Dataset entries
'''

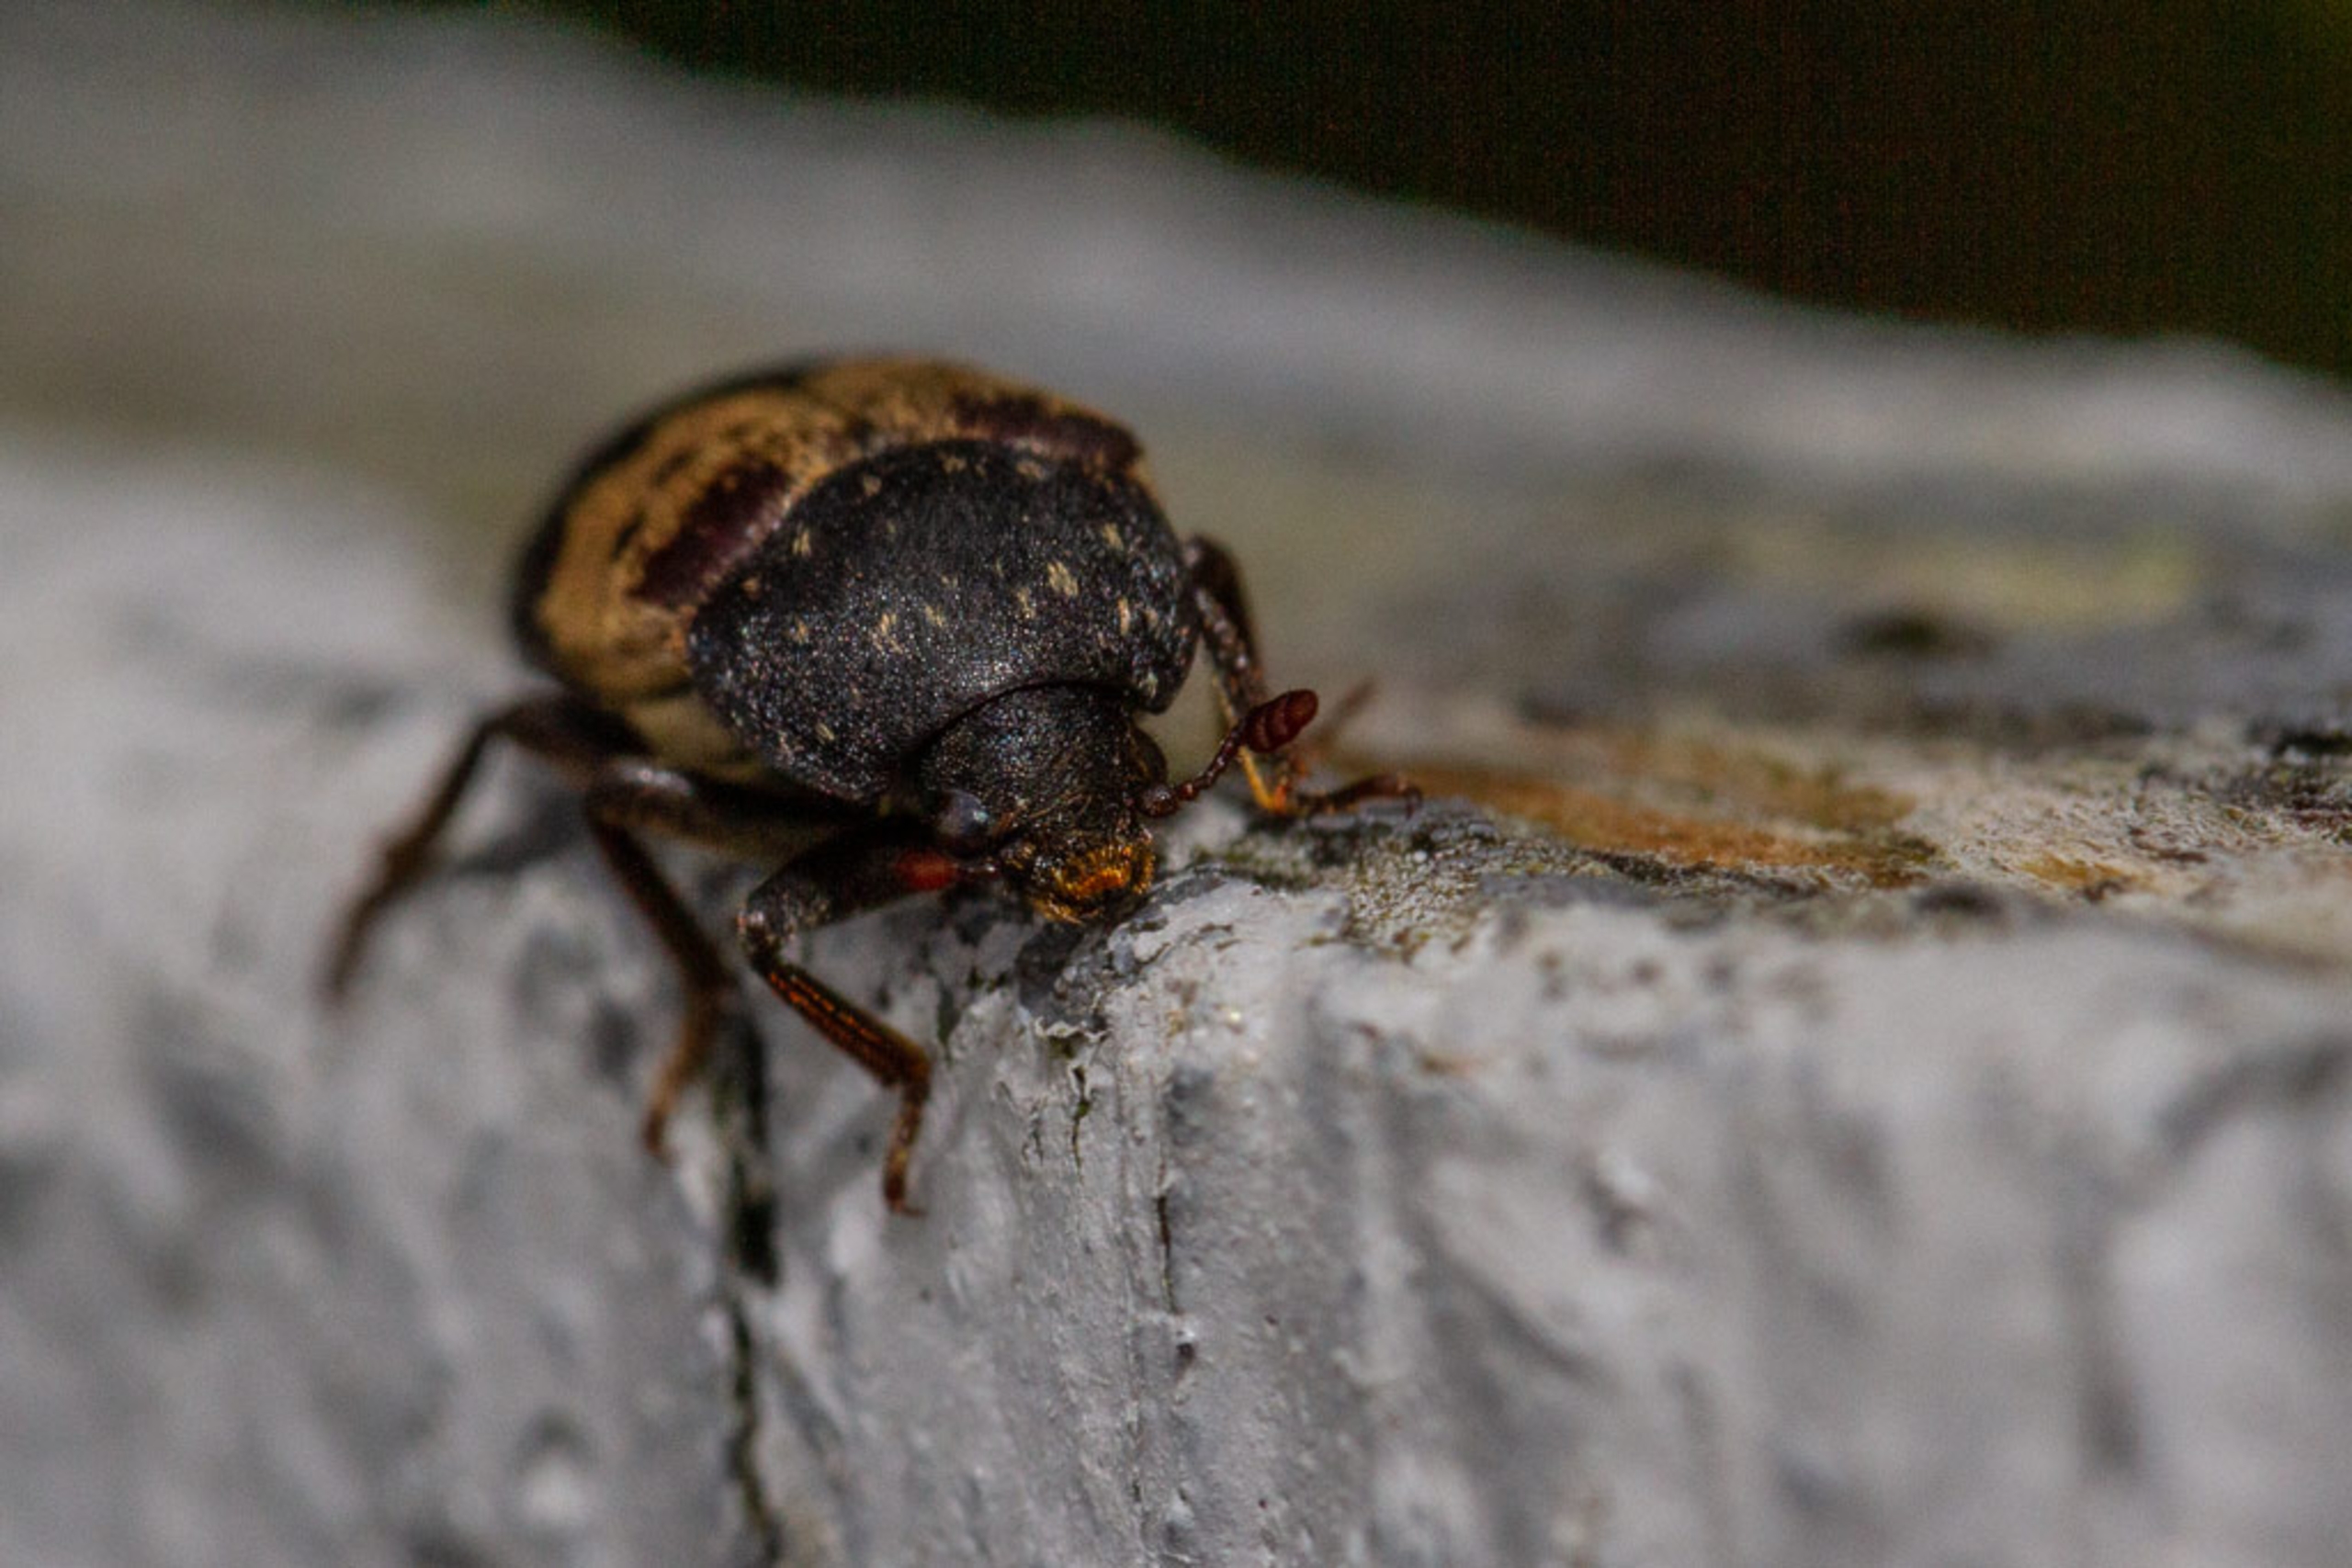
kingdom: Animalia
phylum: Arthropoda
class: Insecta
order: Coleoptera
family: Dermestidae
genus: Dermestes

'''
'''

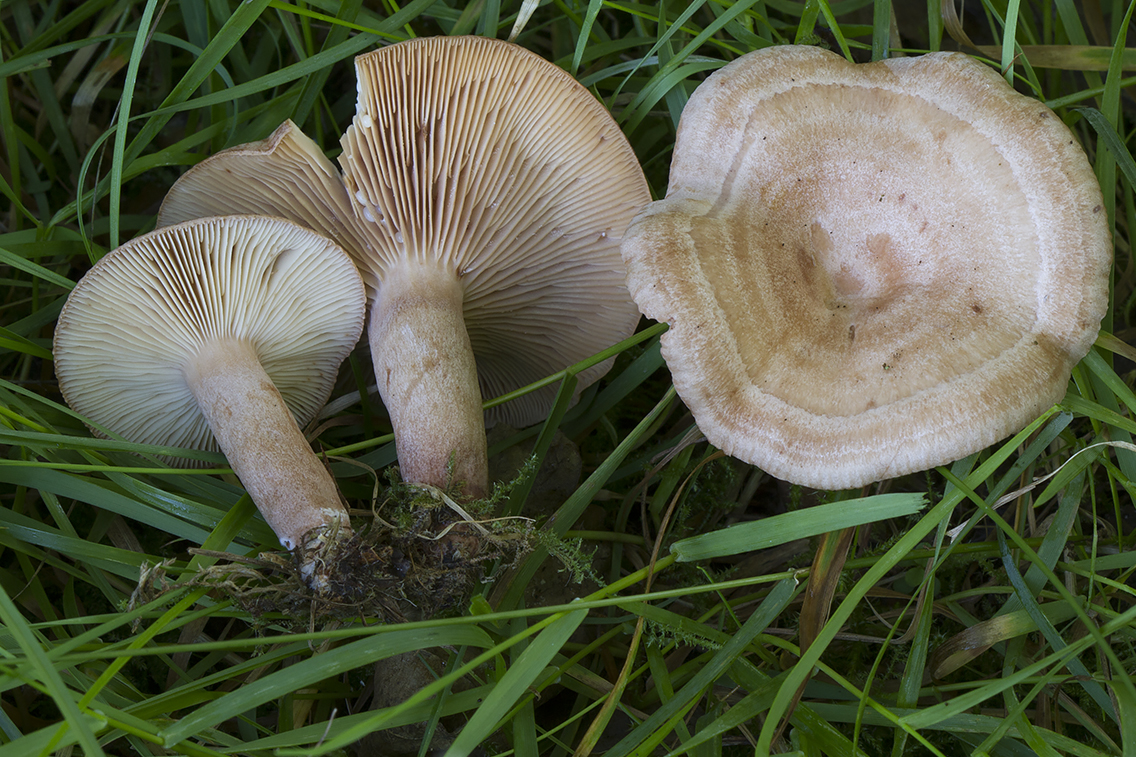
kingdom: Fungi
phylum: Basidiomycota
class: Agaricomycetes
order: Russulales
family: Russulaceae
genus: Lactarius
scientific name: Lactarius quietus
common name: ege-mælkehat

'''

» **Set problem**
Print the lines above verbatim, starting at the line that contains "order: Russulales" and ending at the line that contains "common name: ege-mælkehat".

» **The result**
order: Russulales
family: Russulaceae
genus: Lactarius
scientific name: Lactarius quietus
common name: ege-mælkehat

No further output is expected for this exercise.